(Dataset records)
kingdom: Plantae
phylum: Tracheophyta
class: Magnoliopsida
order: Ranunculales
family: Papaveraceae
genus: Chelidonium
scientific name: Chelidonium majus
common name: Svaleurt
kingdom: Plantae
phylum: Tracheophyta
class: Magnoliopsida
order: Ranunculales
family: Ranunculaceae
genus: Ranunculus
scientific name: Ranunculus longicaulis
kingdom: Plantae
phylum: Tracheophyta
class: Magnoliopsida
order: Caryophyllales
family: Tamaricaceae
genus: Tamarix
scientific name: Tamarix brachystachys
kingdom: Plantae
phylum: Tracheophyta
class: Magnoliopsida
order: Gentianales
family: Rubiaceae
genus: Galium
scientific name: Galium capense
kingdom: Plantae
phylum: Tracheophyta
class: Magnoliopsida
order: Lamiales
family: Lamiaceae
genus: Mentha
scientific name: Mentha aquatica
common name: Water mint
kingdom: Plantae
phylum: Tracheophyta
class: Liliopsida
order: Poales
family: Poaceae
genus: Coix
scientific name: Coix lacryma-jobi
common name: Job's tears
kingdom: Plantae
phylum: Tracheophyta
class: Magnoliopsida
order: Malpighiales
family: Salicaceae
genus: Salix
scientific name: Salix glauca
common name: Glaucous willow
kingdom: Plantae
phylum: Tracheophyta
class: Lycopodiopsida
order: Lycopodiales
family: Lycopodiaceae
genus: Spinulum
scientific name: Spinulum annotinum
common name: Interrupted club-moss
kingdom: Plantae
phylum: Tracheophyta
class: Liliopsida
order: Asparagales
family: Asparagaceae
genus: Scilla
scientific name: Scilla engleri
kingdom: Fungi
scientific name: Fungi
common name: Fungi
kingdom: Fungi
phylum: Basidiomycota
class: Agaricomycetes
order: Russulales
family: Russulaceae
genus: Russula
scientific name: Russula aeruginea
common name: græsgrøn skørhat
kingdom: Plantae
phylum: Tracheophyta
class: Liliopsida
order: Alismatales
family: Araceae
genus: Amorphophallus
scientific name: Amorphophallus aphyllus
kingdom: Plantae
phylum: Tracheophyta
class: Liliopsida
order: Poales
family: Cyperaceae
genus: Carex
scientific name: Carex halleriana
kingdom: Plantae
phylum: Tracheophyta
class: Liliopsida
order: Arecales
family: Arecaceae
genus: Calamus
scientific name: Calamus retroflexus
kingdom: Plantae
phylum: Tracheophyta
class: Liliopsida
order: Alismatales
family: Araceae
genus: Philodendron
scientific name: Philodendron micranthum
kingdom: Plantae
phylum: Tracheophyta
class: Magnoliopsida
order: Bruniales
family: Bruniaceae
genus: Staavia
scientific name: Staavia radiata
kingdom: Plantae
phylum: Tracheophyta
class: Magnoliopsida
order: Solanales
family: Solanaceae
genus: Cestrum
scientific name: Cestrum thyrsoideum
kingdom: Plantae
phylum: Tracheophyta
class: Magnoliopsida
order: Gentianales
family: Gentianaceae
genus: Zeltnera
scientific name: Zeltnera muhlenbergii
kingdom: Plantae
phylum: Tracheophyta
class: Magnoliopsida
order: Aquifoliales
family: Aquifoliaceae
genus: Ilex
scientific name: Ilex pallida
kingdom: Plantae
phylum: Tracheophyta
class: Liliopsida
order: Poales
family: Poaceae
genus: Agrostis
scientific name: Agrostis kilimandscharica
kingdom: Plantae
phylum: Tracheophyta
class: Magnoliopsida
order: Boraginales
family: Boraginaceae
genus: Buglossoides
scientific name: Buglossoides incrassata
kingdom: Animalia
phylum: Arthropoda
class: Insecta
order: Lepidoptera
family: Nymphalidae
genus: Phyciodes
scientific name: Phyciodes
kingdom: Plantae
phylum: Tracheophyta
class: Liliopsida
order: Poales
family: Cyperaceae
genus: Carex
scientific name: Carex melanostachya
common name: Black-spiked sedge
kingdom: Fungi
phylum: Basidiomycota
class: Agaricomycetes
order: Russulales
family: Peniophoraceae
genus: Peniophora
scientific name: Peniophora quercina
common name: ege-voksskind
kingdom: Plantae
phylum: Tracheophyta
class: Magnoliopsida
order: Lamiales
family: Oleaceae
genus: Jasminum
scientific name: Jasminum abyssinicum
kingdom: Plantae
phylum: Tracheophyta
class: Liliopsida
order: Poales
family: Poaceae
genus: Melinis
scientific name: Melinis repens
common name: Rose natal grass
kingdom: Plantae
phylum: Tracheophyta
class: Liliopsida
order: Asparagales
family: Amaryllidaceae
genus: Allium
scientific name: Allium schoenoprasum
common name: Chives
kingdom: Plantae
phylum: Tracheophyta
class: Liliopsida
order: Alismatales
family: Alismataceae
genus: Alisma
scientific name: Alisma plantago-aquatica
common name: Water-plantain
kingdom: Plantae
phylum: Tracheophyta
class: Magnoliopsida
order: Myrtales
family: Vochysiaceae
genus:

[Short exercise] Retype every line of the material above word for word, keeping each line in its original order.

[Result of this exercise]
kingdom: Plantae
phylum: Tracheophyta
class: Magnoliopsida
order: Ranunculales
family: Papaveraceae
genus: Chelidonium
scientific name: Chelidonium majus
common name: Svaleurt
kingdom: Plantae
phylum: Tracheophyta
class: Magnoliopsida
order: Ranunculales
family: Ranunculaceae
genus: Ranunculus
scientific name: Ranunculus longicaulis
kingdom: Plantae
phylum: Tracheophyta
class: Magnoliopsida
order: Caryophyllales
family: Tamaricaceae
genus: Tamarix
scientific name: Tamarix brachystachys
kingdom: Plantae
phylum: Tracheophyta
class: Magnoliopsida
order: Gentianales
family: Rubiaceae
genus: Galium
scientific name: Galium capense
kingdom: Plantae
phylum: Tracheophyta
class: Magnoliopsida
order: Lamiales
family: Lamiaceae
genus: Mentha
scientific name: Mentha aquatica
common name: Water mint
kingdom: Plantae
phylum: Tracheophyta
class: Liliopsida
order: Poales
family: Poaceae
genus: Coix
scientific name: Coix lacryma-jobi
common name: Job's tears
kingdom: Plantae
phylum: Tracheophyta
class: Magnoliopsida
order: Malpighiales
family: Salicaceae
genus: Salix
scientific name: Salix glauca
common name: Glaucous willow
kingdom: Plantae
phylum: Tracheophyta
class: Lycopodiopsida
order: Lycopodiales
family: Lycopodiaceae
genus: Spinulum
scientific name: Spinulum annotinum
common name: Interrupted club-moss
kingdom: Plantae
phylum: Tracheophyta
class: Liliopsida
order: Asparagales
family: Asparagaceae
genus: Scilla
scientific name: Scilla engleri
kingdom: Fungi
scientific name: Fungi
common name: Fungi
kingdom: Fungi
phylum: Basidiomycota
class: Agaricomycetes
order: Russulales
family: Russulaceae
genus: Russula
scientific name: Russula aeruginea
common name: græsgrøn skørhat
kingdom: Plantae
phylum: Tracheophyta
class: Liliopsida
order: Alismatales
family: Araceae
genus: Amorphophallus
scientific name: Amorphophallus aphyllus
kingdom: Plantae
phylum: Tracheophyta
class: Liliopsida
order: Poales
family: Cyperaceae
genus: Carex
scientific name: Carex halleriana
kingdom: Plantae
phylum: Tracheophyta
class: Liliopsida
order: Arecales
family: Arecaceae
genus: Calamus
scientific name: Calamus retroflexus
kingdom: Plantae
phylum: Tracheophyta
class: Liliopsida
order: Alismatales
family: Araceae
genus: Philodendron
scientific name: Philodendron micranthum
kingdom: Plantae
phylum: Tracheophyta
class: Magnoliopsida
order: Bruniales
family: Bruniaceae
genus: Staavia
scientific name: Staavia radiata
kingdom: Plantae
phylum: Tracheophyta
class: Magnoliopsida
order: Solanales
family: Solanaceae
genus: Cestrum
scientific name: Cestrum thyrsoideum
kingdom: Plantae
phylum: Tracheophyta
class: Magnoliopsida
order: Gentianales
family: Gentianaceae
genus: Zeltnera
scientific name: Zeltnera muhlenbergii
kingdom: Plantae
phylum: Tracheophyta
class: Magnoliopsida
order: Aquifoliales
family: Aquifoliaceae
genus: Ilex
scientific name: Ilex pallida
kingdom: Plantae
phylum: Tracheophyta
class: Liliopsida
order: Poales
family: Poaceae
genus: Agrostis
scientific name: Agrostis kilimandscharica
kingdom: Plantae
phylum: Tracheophyta
class: Magnoliopsida
order: Boraginales
family: Boraginaceae
genus: Buglossoides
scientific name: Buglossoides incrassata
kingdom: Animalia
phylum: Arthropoda
class: Insecta
order: Lepidoptera
family: Nymphalidae
genus: Phyciodes
scientific name: Phyciodes
kingdom: Plantae
phylum: Tracheophyta
class: Liliopsida
order: Poales
family: Cyperaceae
genus: Carex
scientific name: Carex melanostachya
common name: Black-spiked sedge
kingdom: Fungi
phylum: Basidiomycota
class: Agaricomycetes
order: Russulales
family: Peniophoraceae
genus: Peniophora
scientific name: Peniophora quercina
common name: ege-voksskind
kingdom: Plantae
phylum: Tracheophyta
class: Magnoliopsida
order: Lamiales
family: Oleaceae
genus: Jasminum
scientific name: Jasminum abyssinicum
kingdom: Plantae
phylum: Tracheophyta
class: Liliopsida
order: Poales
family: Poaceae
genus: Melinis
scientific name: Melinis repens
common name: Rose natal grass
kingdom: Plantae
phylum: Tracheophyta
class: Liliopsida
order: Asparagales
family: Amaryllidaceae
genus: Allium
scientific name: Allium schoenoprasum
common name: Chives
kingdom: Plantae
phylum: Tracheophyta
class: Liliopsida
order: Alismatales
family: Alismataceae
genus: Alisma
scientific name: Alisma plantago-aquatica
common name: Water-plantain
kingdom: Plantae
phylum: Tracheophyta
class: Magnoliopsida
order: Myrtales
family: Vochysiaceae
genus:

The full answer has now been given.